=== Begin Enclosure ===

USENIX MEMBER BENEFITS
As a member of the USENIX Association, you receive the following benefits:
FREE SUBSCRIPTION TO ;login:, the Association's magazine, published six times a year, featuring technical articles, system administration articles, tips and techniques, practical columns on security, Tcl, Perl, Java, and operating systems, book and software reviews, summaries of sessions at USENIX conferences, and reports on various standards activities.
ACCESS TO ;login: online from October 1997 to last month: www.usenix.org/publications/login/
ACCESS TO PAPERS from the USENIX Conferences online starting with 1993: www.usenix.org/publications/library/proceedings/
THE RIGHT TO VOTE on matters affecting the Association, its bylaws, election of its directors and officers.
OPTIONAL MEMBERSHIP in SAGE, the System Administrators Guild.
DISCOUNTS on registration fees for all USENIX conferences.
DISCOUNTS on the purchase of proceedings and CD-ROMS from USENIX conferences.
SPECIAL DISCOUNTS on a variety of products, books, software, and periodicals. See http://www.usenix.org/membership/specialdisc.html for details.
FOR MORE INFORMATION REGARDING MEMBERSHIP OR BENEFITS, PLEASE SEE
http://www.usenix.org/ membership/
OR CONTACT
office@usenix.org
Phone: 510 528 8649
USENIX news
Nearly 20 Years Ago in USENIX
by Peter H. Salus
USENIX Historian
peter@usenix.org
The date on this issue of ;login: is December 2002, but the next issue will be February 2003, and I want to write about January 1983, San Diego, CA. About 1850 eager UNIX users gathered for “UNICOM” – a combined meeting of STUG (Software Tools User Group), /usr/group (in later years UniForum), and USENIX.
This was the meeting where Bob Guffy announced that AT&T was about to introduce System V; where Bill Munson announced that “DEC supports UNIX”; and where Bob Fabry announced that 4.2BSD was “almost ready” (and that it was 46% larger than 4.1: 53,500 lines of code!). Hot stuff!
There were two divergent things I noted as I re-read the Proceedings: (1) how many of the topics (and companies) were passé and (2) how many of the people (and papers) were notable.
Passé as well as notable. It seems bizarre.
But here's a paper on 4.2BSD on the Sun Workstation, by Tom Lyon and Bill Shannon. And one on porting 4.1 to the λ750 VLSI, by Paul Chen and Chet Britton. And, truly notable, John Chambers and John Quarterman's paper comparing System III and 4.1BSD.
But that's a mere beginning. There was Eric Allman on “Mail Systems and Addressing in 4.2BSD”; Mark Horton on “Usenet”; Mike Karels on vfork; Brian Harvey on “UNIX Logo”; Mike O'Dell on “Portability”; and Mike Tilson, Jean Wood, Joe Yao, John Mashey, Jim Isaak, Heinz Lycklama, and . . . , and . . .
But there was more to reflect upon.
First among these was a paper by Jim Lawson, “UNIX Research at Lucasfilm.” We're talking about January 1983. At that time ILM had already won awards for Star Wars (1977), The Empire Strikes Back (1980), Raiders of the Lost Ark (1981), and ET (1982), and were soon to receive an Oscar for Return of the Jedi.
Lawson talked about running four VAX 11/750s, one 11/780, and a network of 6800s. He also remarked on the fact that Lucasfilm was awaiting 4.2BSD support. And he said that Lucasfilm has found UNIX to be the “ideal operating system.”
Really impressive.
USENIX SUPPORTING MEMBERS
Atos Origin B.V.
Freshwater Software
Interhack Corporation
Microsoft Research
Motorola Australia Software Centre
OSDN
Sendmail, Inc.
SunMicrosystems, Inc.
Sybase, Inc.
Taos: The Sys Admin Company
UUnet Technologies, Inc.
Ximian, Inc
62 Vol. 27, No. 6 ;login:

=== End Enclosure ===
=== Begin Enclosure ===

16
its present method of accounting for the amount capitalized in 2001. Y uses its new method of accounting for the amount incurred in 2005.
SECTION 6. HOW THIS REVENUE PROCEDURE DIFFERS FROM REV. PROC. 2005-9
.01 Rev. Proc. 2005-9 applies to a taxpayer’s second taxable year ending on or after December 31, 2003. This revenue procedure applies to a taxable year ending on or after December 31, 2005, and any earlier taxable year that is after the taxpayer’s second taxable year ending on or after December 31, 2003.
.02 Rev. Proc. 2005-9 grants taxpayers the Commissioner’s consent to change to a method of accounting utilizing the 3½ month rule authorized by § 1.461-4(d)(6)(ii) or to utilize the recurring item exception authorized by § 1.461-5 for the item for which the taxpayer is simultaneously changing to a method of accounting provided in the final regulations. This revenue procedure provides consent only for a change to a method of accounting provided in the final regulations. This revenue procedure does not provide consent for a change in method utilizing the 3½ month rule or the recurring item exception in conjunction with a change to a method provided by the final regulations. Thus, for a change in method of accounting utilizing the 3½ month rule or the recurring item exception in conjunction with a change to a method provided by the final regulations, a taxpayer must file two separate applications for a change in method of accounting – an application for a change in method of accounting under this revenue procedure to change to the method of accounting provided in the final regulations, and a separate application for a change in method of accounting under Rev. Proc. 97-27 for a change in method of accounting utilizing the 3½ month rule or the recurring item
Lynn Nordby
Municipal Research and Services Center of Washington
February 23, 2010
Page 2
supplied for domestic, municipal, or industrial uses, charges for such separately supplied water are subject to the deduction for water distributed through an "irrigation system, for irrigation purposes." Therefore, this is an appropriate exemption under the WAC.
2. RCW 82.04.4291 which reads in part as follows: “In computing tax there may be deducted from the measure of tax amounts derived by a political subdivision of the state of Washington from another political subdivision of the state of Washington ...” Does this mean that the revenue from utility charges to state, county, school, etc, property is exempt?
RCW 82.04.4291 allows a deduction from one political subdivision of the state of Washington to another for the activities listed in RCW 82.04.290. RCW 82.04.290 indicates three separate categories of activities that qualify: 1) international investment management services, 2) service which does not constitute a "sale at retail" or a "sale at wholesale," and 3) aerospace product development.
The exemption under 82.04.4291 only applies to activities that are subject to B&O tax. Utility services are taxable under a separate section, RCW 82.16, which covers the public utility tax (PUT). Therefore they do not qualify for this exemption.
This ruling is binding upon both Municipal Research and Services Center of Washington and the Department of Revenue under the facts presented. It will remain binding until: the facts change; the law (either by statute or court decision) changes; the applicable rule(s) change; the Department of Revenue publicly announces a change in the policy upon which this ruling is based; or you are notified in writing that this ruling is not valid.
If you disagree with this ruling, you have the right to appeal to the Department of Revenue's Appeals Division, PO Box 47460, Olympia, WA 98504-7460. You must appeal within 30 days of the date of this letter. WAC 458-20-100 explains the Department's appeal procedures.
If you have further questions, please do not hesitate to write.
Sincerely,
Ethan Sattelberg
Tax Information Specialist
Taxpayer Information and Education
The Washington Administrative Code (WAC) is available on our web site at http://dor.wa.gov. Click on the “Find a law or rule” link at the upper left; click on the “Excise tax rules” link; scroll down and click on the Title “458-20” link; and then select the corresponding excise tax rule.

=== End Enclosure ===

What is being asked:
Above this instruction are the records; retype exactly the lines from the one containing "USENIX Historian" up to and including the one containing "Passé as well as notable. It seems bizarre.".

Result for this exercise:
USENIX Historian
peter@usenix.org
The date on this issue of ;login: is December 2002, but the next issue will be February 2003, and I want to write about January 1983, San Diego, CA. About 1850 eager UNIX users gathered for “UNICOM” – a combined meeting of STUG (Software Tools User Group), /usr/group (in later years UniForum), and USENIX.
This was the meeting where Bob Guffy announced that AT&T was about to introduce System V; where Bill Munson announced that “DEC supports UNIX”; and where Bob Fabry announced that 4.2BSD was “almost ready” (and that it was 46% larger than 4.1: 53,500 lines of code!). Hot stuff!
There were two divergent things I noted as I re-read the Proceedings: (1) how many of the topics (and companies) were passé and (2) how many of the people (and papers) were notable.
Passé as well as notable. It seems bizarre.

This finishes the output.